Mantan Bupati Tabalong Dituntut 3,5 Tahun Penjara Dalam Kasus Korupsi Bokar

Mantan Bupati Tabalong dua periode, Anang Syakhfiani, dituntut pidana penjara 3,5 tahun dalam perkara dugaan korupsi kerja sama jual beli bahan olahan karet (bokar).

Jan 8, 2026 - 22:56
Jan 9, 2026 - 22:26
Mantan Bupati Tabalong Dituntut 3,5 Tahun Penjara Dalam Kasus Korupsi Bokar
Mantan Bupati Tabalong dua periode, Anang Syakhfiani, dituntut pidana penjara 3,5 tahun dalam perkara dugaan korupsi kerja sama jual beli bokar. Foto: Istimewa

KABARKALSEL.COM, BANJARMASIN – Mantan Bupati Tabalong dua periode, Anang Syakhfiani, dituntut pidana penjara 3,5 tahun dalam perkara dugaan korupsi kerja sama jual beli bahan olahan karet (bokar).

Tuntutan serupa juga dijatuhkan kepada eks Direktur Perumda Tanjung Jaya Persada (TJP) Ainuddin, dan Direktur Utama PT Eksekutif Baru (EB) Jumianto,.

Adapun sidang penuntutan dilakukan terpisah di Pengadilan Tindak Pidana Korupsi (Tipikor) Banjarmasin, Kamis (08/01/2026) siang.

JPU Kejaksaan Negeri (Kejari) Tabalong ketika membacakan tuntutan menyatakan ketiga terdakwa terbukti melanggar Pasal 3 juncto Pasal 18 Undang-Undang Tipikor jo Pasal 55 ayat (1) ke-1 KUHP sebagaimana dakwaan subsidair.

Selain pidana penjara, Anang Syakhfiani juga dituntut denda Rp100 juta subsider 6 bulan kurungan, serta kewajiban membayar uang pengganti sebesar Rp750 juta subsider 2 tahun penjara. 

Adapun uang sebesar Rp600 juta yang telah dikembalikan terdakwa dirampas untuk negara dan diperhitungkan sebagai pengurang kerugian negara.

Sementara tuntutan Jumianto ditambah denda Rp100 juta subsider 6 bulan penjara, serta uang pengganti Rp750 juta subsider 2 tahun penjara. JPU juga merampas uang Rp110 juta yang telah dikembalikan terdakwa untuk menutup sebagian kerugian negara.

Adapun Ainuddin juga dituntut denda Rp100 juta subsider 6 bulan penjara, serta membayar uang pengganti sebesar Rp329 juta subsider 2 tahun penjara.

Usai pembacaan tuntutan, majelis hakim yang diketuai Cahyono Reza Adrianto menjadwalkan sidang selanjutnya dengan agenda pembelaan dari masing-masing terdakwa dan penasihat hukum, Kamis (15/01/2026) mendatang.

Kasus yang menjerat Anang Syakhfiani bermula dari kerja sama jual beli bokar antara Perumda TJP dan PT EB yang berlangsung sejak 2019 hingga 2023. 

Dalam persidangan sebelumnya, JPU mengungkapkan kerja sama tersebut dilakukan tanpa mekanisme dan prosedur yang semestinya, sehingga mengakibatkan kerugian negara lebih dari Rp1,8 miliar.

Tercatat PT EB melakukan tujuh kali pengambilan bokar dengan total volume mencapai lebih dari 236 ribu kilogram senilai Rp2,4 miliar lebih.

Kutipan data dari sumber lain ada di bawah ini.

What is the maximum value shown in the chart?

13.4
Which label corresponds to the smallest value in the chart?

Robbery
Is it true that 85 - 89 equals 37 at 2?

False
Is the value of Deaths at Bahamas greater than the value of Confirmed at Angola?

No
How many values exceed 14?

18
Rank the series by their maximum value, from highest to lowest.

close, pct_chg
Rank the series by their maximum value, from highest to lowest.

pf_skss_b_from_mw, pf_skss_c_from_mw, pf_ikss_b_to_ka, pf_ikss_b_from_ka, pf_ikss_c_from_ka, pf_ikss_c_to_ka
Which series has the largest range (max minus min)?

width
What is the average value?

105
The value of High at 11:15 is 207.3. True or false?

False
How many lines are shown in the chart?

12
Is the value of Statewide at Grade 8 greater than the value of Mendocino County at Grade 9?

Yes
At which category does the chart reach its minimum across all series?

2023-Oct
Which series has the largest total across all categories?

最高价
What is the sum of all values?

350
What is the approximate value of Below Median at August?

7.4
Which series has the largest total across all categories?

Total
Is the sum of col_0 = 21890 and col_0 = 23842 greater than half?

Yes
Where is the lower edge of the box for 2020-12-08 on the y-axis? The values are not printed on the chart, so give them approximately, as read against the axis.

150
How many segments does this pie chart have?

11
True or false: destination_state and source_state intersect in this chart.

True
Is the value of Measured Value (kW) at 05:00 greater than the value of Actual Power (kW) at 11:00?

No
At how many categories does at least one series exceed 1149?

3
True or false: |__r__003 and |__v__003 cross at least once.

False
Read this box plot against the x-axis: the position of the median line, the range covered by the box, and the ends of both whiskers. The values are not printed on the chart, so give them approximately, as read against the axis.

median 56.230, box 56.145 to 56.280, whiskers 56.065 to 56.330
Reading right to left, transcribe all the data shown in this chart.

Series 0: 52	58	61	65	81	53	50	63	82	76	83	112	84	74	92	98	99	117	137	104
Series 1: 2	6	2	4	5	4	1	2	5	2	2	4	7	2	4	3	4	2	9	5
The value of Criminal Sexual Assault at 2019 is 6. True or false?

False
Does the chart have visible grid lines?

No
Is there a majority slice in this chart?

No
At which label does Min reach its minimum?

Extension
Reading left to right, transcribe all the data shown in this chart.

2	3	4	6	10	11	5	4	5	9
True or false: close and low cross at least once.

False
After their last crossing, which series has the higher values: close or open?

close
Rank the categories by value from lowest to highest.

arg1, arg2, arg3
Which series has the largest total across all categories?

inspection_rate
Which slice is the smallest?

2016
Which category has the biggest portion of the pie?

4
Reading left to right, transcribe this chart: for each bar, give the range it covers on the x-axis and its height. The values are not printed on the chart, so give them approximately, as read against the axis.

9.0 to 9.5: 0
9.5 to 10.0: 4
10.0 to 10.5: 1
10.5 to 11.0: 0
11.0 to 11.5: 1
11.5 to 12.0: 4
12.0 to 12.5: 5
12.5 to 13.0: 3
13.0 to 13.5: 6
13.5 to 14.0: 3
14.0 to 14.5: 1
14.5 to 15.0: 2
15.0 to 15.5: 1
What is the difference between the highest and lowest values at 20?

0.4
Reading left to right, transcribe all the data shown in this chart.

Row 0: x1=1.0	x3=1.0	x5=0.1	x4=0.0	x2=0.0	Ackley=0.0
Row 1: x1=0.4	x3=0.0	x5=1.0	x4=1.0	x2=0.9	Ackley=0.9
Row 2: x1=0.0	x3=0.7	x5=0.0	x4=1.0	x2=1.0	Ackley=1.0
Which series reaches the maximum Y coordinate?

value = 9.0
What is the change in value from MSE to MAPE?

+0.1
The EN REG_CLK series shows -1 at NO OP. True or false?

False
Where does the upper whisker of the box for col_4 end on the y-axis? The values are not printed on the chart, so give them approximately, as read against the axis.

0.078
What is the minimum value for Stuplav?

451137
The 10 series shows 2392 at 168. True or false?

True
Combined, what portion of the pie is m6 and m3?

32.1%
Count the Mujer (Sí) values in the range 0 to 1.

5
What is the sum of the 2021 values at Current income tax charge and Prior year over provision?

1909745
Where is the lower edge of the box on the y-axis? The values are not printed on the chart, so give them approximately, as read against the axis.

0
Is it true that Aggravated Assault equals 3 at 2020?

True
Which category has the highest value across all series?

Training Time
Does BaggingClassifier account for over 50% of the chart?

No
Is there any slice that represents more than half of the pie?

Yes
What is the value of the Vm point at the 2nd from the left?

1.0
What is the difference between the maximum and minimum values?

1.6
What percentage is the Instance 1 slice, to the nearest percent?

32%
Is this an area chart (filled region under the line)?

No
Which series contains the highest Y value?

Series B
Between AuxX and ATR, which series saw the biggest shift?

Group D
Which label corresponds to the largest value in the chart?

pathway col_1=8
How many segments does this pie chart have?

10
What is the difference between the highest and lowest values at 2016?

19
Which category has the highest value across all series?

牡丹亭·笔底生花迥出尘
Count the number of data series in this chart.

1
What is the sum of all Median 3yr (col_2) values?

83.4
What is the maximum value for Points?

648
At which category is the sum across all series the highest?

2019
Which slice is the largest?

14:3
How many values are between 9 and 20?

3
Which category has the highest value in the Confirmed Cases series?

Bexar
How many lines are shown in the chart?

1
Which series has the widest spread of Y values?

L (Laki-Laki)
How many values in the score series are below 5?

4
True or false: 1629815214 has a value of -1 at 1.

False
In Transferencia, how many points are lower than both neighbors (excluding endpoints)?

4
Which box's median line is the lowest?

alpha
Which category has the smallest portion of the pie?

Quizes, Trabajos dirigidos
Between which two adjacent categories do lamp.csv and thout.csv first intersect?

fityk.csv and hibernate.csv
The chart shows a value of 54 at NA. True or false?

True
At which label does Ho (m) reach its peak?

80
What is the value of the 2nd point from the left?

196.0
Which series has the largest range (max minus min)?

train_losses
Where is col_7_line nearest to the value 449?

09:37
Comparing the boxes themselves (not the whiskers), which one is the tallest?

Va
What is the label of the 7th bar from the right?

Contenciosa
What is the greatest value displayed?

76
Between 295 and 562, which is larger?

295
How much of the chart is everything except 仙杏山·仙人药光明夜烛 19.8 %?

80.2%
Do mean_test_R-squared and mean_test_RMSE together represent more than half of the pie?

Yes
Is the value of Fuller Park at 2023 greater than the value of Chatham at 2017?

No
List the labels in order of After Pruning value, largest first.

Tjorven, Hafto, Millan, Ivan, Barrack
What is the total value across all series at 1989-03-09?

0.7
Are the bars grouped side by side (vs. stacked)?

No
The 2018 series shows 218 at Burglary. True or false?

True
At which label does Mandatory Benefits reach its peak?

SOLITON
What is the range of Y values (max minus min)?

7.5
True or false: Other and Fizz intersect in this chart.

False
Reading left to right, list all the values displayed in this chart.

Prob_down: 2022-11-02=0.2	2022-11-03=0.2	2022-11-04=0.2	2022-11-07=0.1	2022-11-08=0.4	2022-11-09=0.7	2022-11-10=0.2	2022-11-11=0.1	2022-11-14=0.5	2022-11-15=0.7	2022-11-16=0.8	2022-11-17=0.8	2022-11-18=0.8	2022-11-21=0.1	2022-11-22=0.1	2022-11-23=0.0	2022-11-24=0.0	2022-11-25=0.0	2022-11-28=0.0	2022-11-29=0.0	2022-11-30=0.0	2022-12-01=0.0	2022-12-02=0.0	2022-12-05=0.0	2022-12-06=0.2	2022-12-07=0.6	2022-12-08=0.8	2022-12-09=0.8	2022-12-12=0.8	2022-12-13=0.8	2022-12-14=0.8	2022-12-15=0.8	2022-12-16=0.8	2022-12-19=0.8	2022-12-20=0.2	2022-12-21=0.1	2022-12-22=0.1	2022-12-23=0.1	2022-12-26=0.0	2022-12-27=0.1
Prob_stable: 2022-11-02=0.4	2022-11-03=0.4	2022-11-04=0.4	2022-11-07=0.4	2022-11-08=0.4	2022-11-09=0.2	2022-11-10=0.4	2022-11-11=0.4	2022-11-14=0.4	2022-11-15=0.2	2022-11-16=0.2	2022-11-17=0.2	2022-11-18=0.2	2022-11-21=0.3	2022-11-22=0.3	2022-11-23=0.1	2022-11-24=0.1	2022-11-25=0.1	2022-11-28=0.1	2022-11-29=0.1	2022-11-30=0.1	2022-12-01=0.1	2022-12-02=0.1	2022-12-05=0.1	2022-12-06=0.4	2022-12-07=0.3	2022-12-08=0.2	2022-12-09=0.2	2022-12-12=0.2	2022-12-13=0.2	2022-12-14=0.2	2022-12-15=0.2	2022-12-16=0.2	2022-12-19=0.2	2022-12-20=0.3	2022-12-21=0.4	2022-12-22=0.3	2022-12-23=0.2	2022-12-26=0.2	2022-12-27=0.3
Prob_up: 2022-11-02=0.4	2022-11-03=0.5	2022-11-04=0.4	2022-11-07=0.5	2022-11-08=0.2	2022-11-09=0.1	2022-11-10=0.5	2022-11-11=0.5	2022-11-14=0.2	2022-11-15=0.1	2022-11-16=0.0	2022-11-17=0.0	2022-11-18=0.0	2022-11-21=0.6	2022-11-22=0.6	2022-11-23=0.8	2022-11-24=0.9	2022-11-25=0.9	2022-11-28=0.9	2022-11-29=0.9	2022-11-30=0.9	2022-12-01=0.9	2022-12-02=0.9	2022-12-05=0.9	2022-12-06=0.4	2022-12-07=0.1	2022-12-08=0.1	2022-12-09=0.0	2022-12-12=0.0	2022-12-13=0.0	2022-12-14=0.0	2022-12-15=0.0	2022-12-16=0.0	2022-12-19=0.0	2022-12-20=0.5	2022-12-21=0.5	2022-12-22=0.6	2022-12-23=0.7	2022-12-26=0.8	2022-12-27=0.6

Namun pembayaran yang diterima Perumda TJP hanya sebesar Rp600 juta.

Dalam proses persidangan, hanya inuddin yang mengajukan eksepsi atau keberatan atas dakwaan JPU. Sementara Anang sempat mengajukan permohonan penangguhan penahanan dengan alasan kondisi kesehatan.